Hükümetin güçlü ve yargının bağımsız olduğu bir sistemle yeni bir anayasa hedeflerinin olduğunu anlatan Tunç, “Türkiye Yüzyılı’na başladığımız, Cumhuriyetimizin yüzyılını geride bıraktığımız ve ikinci yüzyıla başladığımız bu anlamlı dönemde, inşallah darbe anayasasından da kurtularak, demokratik, sivil, katılımcı, kuşatıcı, temel hak ve özgürlükleri öne alan yeni bir anayasa ile yolumuza devam edersek, bu Türkiye’ye, gençlerimize çok yakışacak. İnşallah bunu başarırız. Bu, Meclis’te uzlaşmaya bağlı. Biz Bakanlık olarak özellikle taslak çalışmalar noktasında önceki tecrübelerden de yararlanarak TBMM üyelerine gereken katkıyı vermeye çalışacağız.” diye konuştu.

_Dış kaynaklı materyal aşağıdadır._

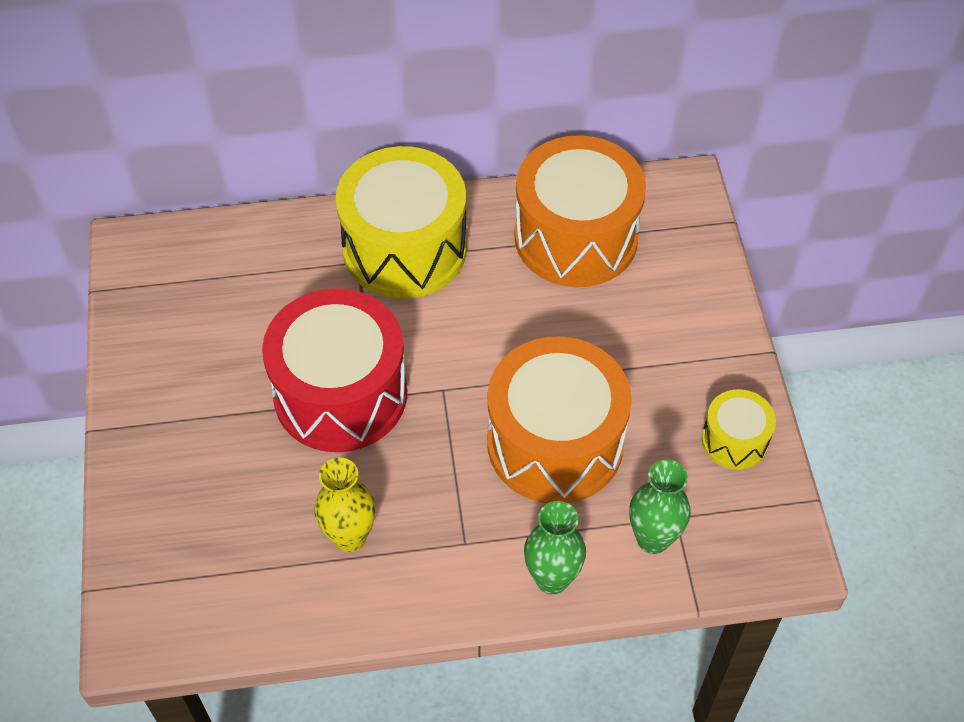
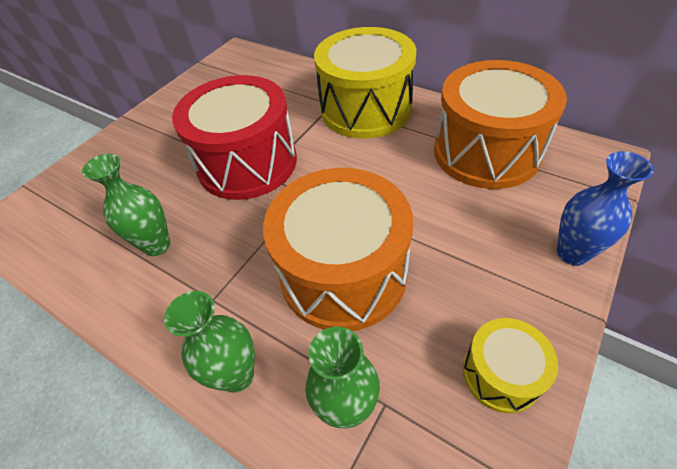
camera: 45 degrees right, 5 degrees down
(350, 537) = (157, 245): yellow vase -> green vase
(718, 306) = (572, 253): none -> blue vase

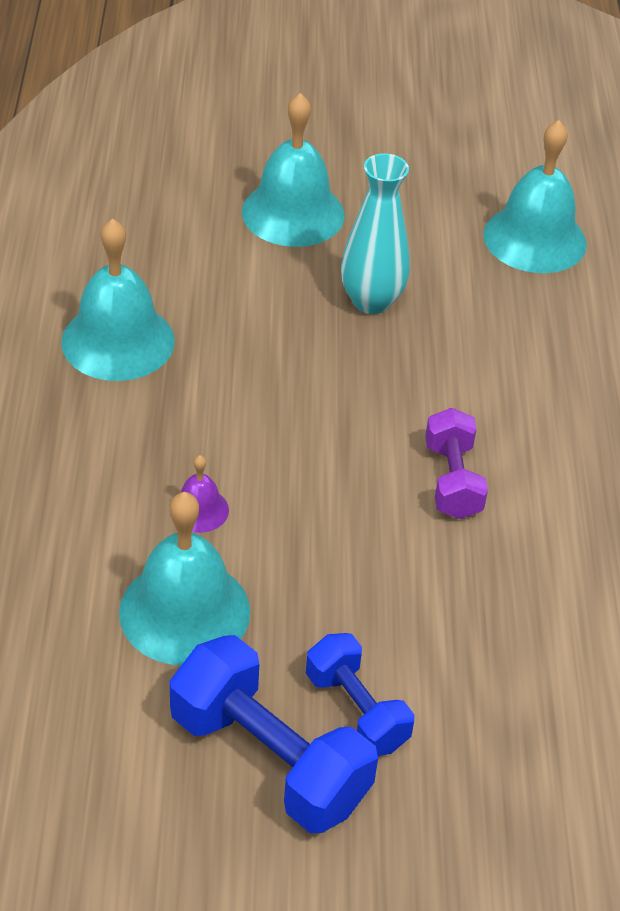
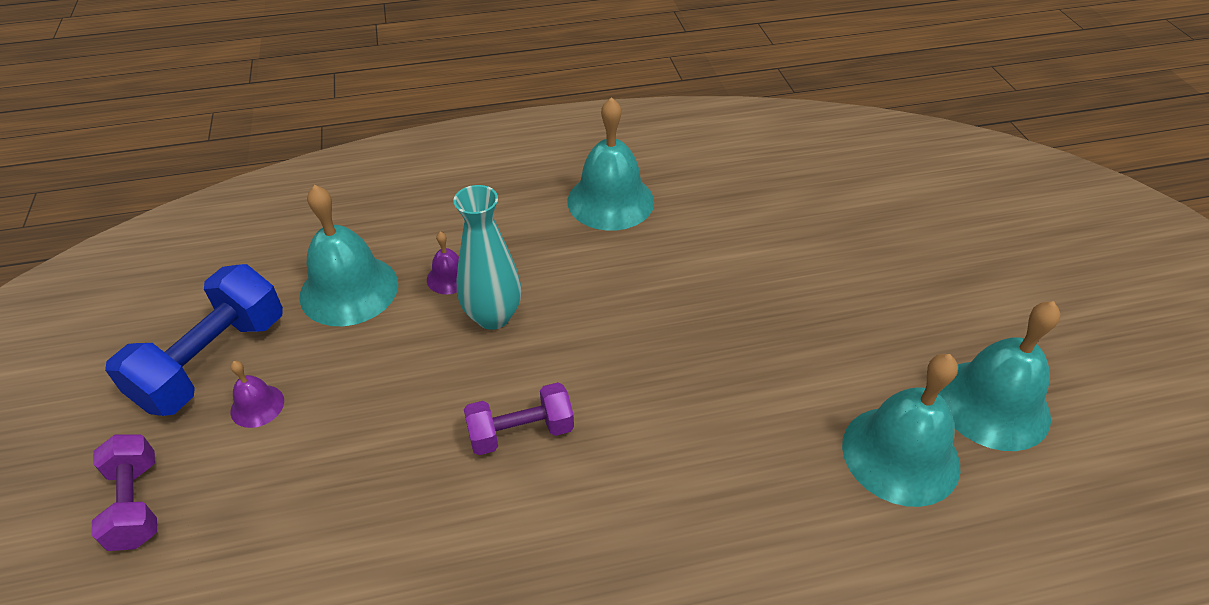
camera: 80 degrees right, 0 degrees up
(293, 213) = (817, 266): turquoise bell -> turquoise bell (992, 404)
(356, 710) = (257, 406): blue dumbbell -> purple bell
(371, 301) = (730, 337): turquoise vase -> turquoise vase (493, 316)
(474, 827) = (136, 504): none -> purple dumbbell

“Artık hakim ve savcılarımız çok daha donanımlı şekilde kürsüye çıkmış olacak”
Bakan Tunç, fakültelerin sayılarının ve buna bağlı mezun sayısının fazla olduğunu, bu nedenle hukuk eğitimini daha da güçlendireceklerini vurguladı.
Özellikle savunmada görev alan avukatların sayısının fazla olması nedeniyle savunmanın güçlü olması anlamındaki eksiklikleri gelecek süreçte gidermeleri gerektiğini söyleyen Tunç, şöyle devam etti:
“Kontenjanlarla ilgili sınırlama yapılmıştı, şu anda 125 bin. 100 bine düşürülmesi noktasında çalışmalarımız var. Hukuk fakültesinden mezun olanlar, artık avukatlık stajına başlayamayacaklar ya da hemen hakim, savcı sınavına giremeyecek. Öncelikle hukuk mesleklerine giriş sınavını kazanacaklar. Hakim ile savcı adaylıklarını da kaldırdık ve artık hakim, savcı yardımcılığı sistemini getirdik. Adaylık iki yıl sürüyordu, yardımcılık üç yıl sürecek. Bir yıl adalet akademisinde tecrübeli profesörlerden, uygulayıcılarımızdan, Yargıtay üyelerinden, istinaftan, ilk dereceden, hakimlerimizden önemli ve güçlü eğitim alacaklar. Eğitimlerde muhtelif zamanlarda ara sınavları geçecekler, sonra iki yıl tecrübeli hakim ve savcıların yanında savcı yardımcısı olarak çalışacaklar. Çalıştıkları sürede yargısal imza atamayacaklar ama diğer konularda hakim ve savcılarımızın yardımcısı olarak kararların yazılmasında, tüm bunlarda tecrübeli hakim ve savcıların yanında usta-çırak ilişkisiyle çalışacaklar. Hakim ve savcılarımız onlara puan verecek. O puanlarla akademideki puanların hepsi toplanacak sonrasında mesleğe kabul için hakim savcı kurulunun önüne gelecek, mesleğe kabul bu şekilde olacak. Dolayısıyla artık hakim ve savcılarımız çok daha donanımlı, daha güçlü şekilde kürsüye çıkmış olacak.”